(QUOTED PASSAGE)

She began her professional dance career as a performer with Ronald K. Brown’s Evidence, A Dance Company, and made guest appearances in Alvin Ailey American Dance Theater and Rennie Harris’ Pure Movement. She has since gone on to a prolific and award-winning career as an accomplished performer and choreographer in her own right.
As is typical for Brown, Black Girl: Linguistic Play uses dance, movement, and music to communicate a narrative of personal experience. In this new work, she draws heavily on dance as a social formation, employing call-and-response, double-dutch, stepping, juba, ring shout, and other forms.
Many of the dance forms are rooted in African slave traditions. Juba, for example, is a predecessor to tap. It comes from West Africa at a time when drums were outlawed by fearful slave owners. The body was used as an instrument and became, like the forbidden talking drums, a form of communication.

(End QUOTED PASSAGE)
(COLLECTED MATERIAL)

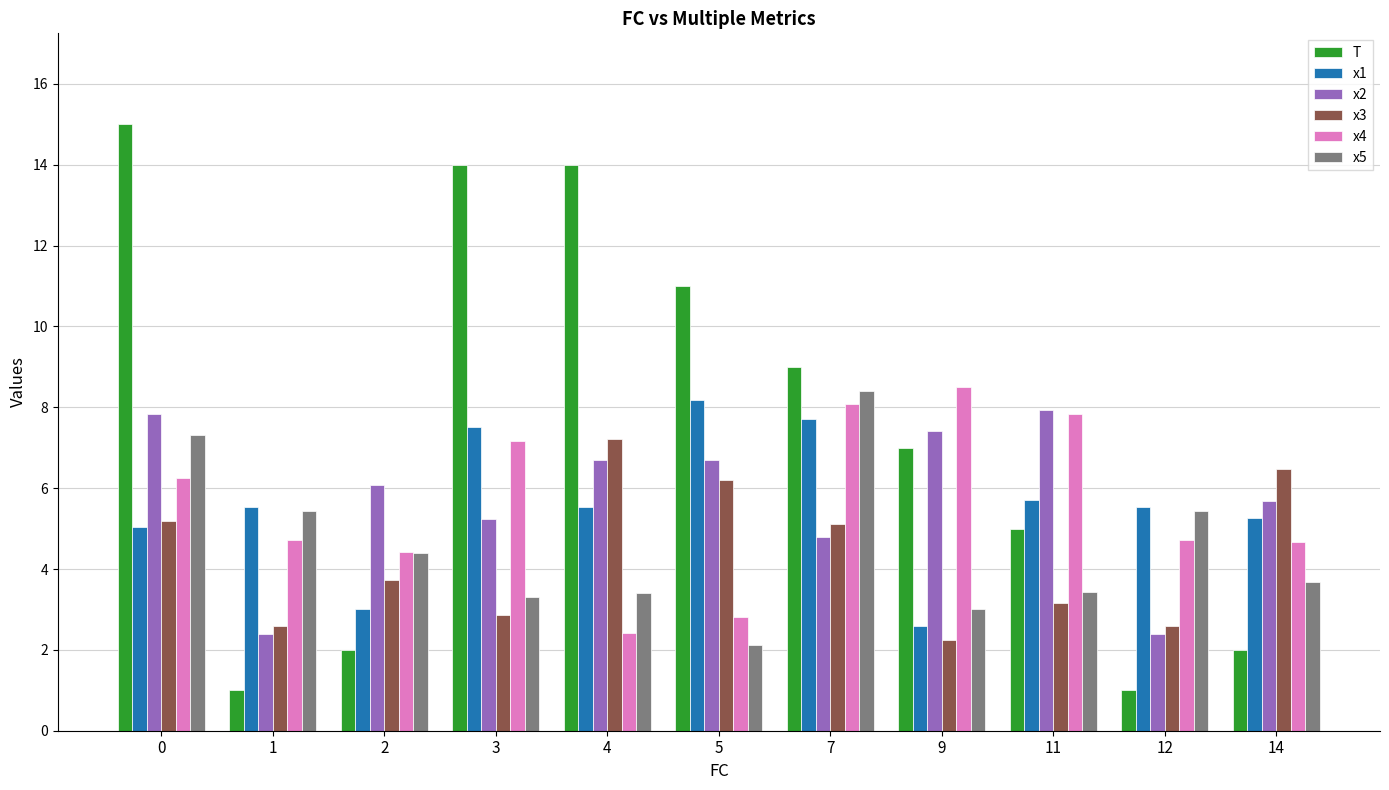

The value of T at 1 is 1.0. True or false?

True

(End COLLECTED MATERIAL)

| TO DO |
Translate this sentence from the dance passage into Spanish: "Many of the dance forms are rooted in African slave traditions."

| EXERCISE ANSWER |
Muchas de las formas de danza tienen sus raíces en las tradiciones de los esclavos africanos.